[SOLVED] Node redundancy on ceph.

vijayk

New Member
Apr 8, 2024
5
0
1
Hello,
I'm new in proxmox and I just deploy the Promox with 5 nodes with installed ceph on all nodes.
ceph is configured with 5 monitors.

Facing issue while I shutdown 1 node VM installed on ceph storage migrate automatic to next available node. But when shutdown 2 nodes my ceph storage is not accessible in cluster. So what I should to look?

Thanks in advance.
 
So what I should to look?
The critical setting is "size/minsize" which is "3/2" by default. Data is written to three nodes and two of them need to be online. You can only lose a single node.

If you want to be able to lose two hosts you probably need to go for 5/3 = all nodes get a copy, three of them need to be available at any time.

4/3 would not be sufficient: it writes data to four (of the five) nodes and three of these four need to be available.

Disclaimer: I am not a Ceph specialist but a beginner, so please correct me if I am wrong...

Edit, thinking further: what about 4/2...? Should work - four copies, two may be lost = any two nodes can vanish.

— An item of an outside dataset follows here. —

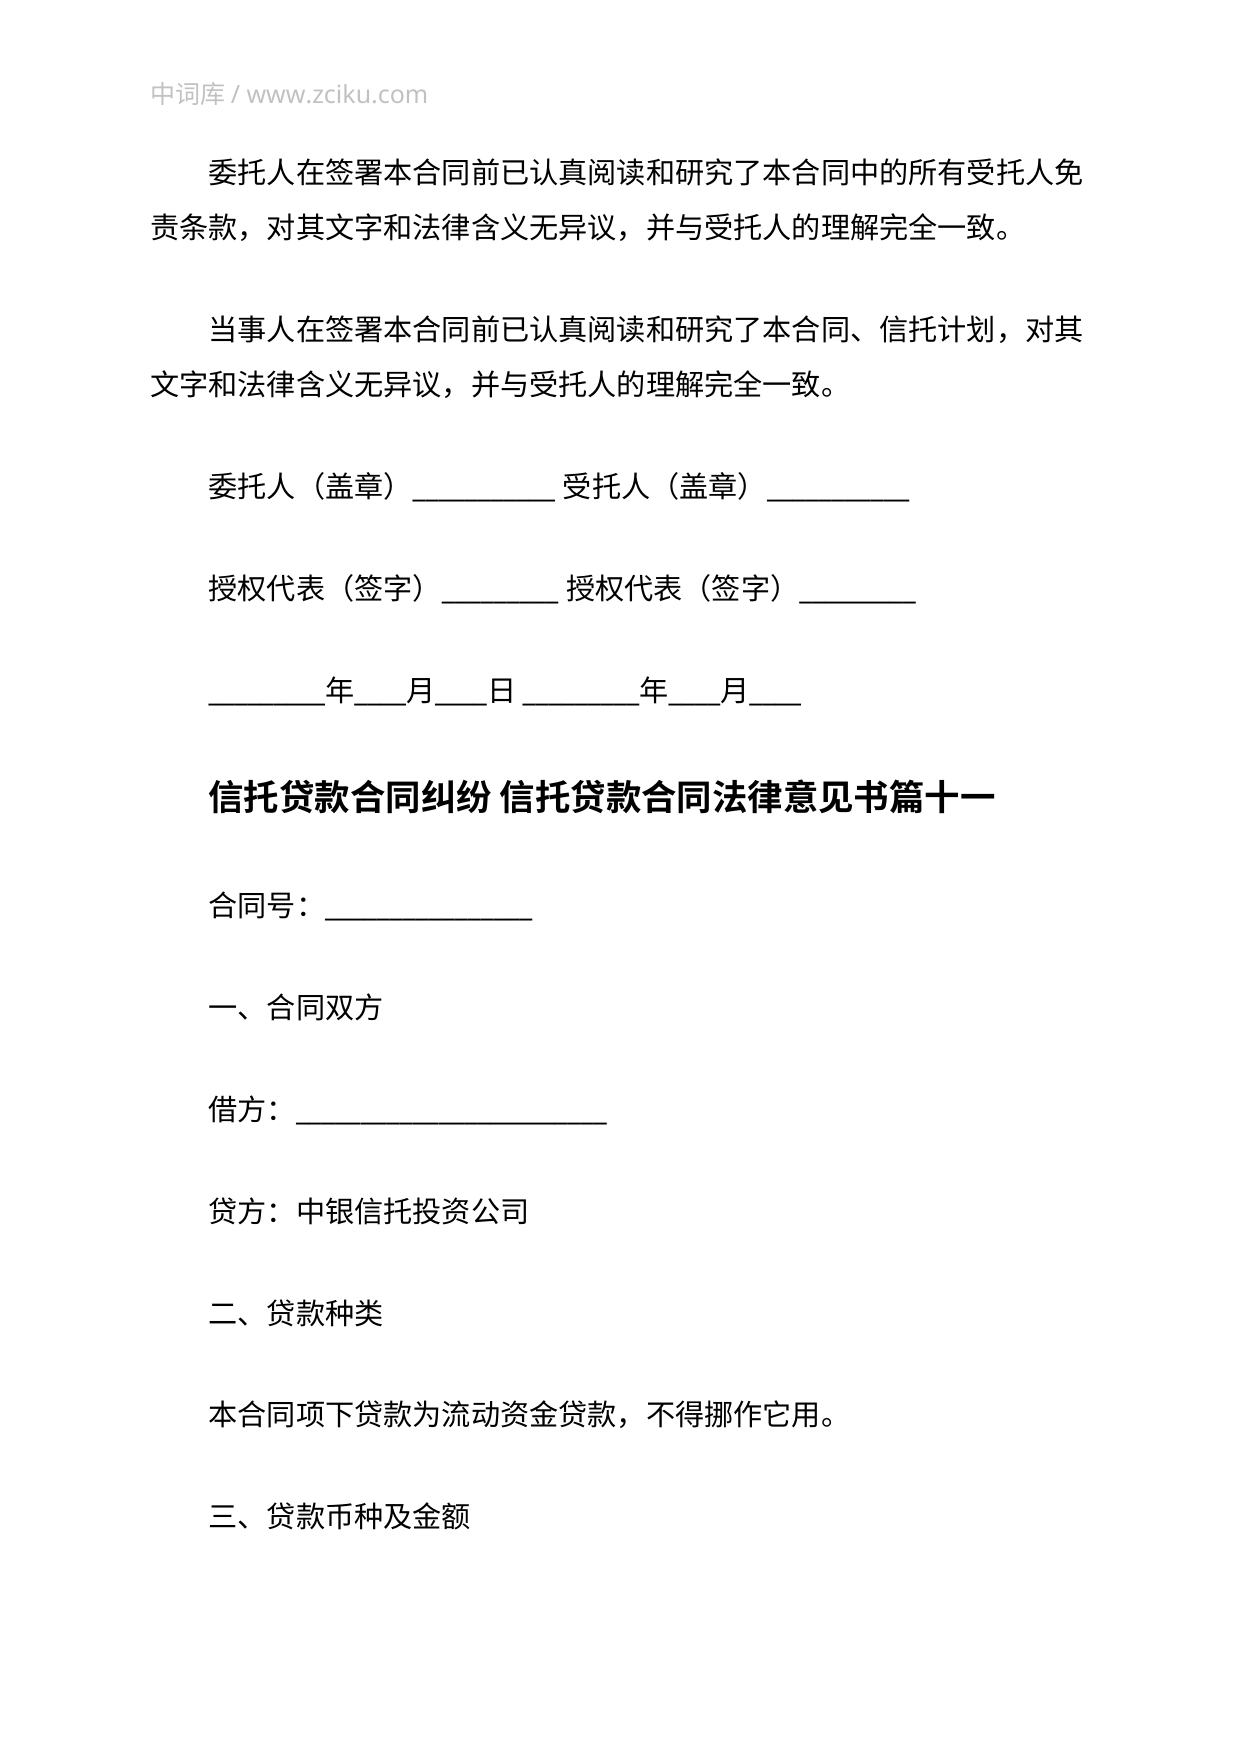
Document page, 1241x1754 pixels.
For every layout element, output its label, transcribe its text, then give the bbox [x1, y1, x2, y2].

Edit 2: the reference = https://pve.proxmox.com/pve-docs/chapter-pveceph.html
 
Last edited:
  • Like
Reactions: vijayk
@UdoB Tested with 4/2, if shutdown 2 nodes ceph storage is not accessible.
Tested with 5/3 and it works, if shutdown 2 nodes ceph storage is accessible.
 
Tested with 4/2, if shutdown 2 nodes ceph storage is not accessible.
Just to be sure: did you wait long enough for re-balancing to finish first? I am surprised...

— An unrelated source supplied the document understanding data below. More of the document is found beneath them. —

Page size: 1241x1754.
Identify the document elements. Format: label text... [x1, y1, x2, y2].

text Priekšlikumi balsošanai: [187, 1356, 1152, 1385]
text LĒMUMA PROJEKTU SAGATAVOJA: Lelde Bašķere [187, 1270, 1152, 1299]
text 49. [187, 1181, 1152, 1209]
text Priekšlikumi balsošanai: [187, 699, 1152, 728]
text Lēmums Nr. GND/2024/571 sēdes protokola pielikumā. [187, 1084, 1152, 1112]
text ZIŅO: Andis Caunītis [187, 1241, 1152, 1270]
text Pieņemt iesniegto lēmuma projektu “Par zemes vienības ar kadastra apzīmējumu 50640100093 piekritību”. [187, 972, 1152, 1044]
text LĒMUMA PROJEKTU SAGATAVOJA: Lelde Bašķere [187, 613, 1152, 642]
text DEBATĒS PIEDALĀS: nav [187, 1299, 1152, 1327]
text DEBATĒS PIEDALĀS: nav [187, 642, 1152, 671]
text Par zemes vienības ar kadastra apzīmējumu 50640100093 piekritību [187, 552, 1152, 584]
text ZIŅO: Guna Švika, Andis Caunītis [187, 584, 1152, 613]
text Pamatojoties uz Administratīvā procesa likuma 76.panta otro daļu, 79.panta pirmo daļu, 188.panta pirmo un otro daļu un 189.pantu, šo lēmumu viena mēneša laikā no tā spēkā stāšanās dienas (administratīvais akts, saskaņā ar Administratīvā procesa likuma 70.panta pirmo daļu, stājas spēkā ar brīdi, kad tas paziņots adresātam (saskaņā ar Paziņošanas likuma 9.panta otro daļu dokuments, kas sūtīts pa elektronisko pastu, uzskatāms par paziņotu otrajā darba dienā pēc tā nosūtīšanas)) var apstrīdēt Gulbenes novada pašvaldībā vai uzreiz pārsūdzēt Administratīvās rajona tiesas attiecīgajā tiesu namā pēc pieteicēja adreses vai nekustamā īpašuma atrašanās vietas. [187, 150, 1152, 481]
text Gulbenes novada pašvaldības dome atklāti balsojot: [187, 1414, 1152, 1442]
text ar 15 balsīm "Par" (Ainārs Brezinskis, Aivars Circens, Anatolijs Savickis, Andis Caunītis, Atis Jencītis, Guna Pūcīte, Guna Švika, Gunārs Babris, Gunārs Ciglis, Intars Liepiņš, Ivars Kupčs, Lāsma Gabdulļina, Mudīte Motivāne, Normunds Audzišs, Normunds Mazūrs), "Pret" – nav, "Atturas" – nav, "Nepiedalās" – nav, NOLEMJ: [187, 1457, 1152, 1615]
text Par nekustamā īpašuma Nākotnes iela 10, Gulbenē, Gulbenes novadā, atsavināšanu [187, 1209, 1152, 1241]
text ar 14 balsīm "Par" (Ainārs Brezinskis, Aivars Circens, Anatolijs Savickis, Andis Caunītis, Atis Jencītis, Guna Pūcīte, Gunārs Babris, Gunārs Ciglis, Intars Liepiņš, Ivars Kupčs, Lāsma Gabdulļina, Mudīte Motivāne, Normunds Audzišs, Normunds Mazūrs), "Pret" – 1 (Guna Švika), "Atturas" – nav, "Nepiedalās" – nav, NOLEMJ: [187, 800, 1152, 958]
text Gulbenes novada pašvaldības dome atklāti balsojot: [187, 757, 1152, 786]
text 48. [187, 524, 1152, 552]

(PS: did you select "Tutorial" on purpose? You can change it by editing the first post and using the drop-down menu for the title.)
 
Yes, wait for re-balancing but ceph storage was not accessible.
Okay. I was focusing on the distribution/availability of the OSDs.

It seems plausible that there are different (but similar?) requirements regarding MONs (and possibly MGRs). I am not sure about this. But if the majority of MONs got shutdown Ceph may deny writing.

As I've said: I am not an expert... ;-)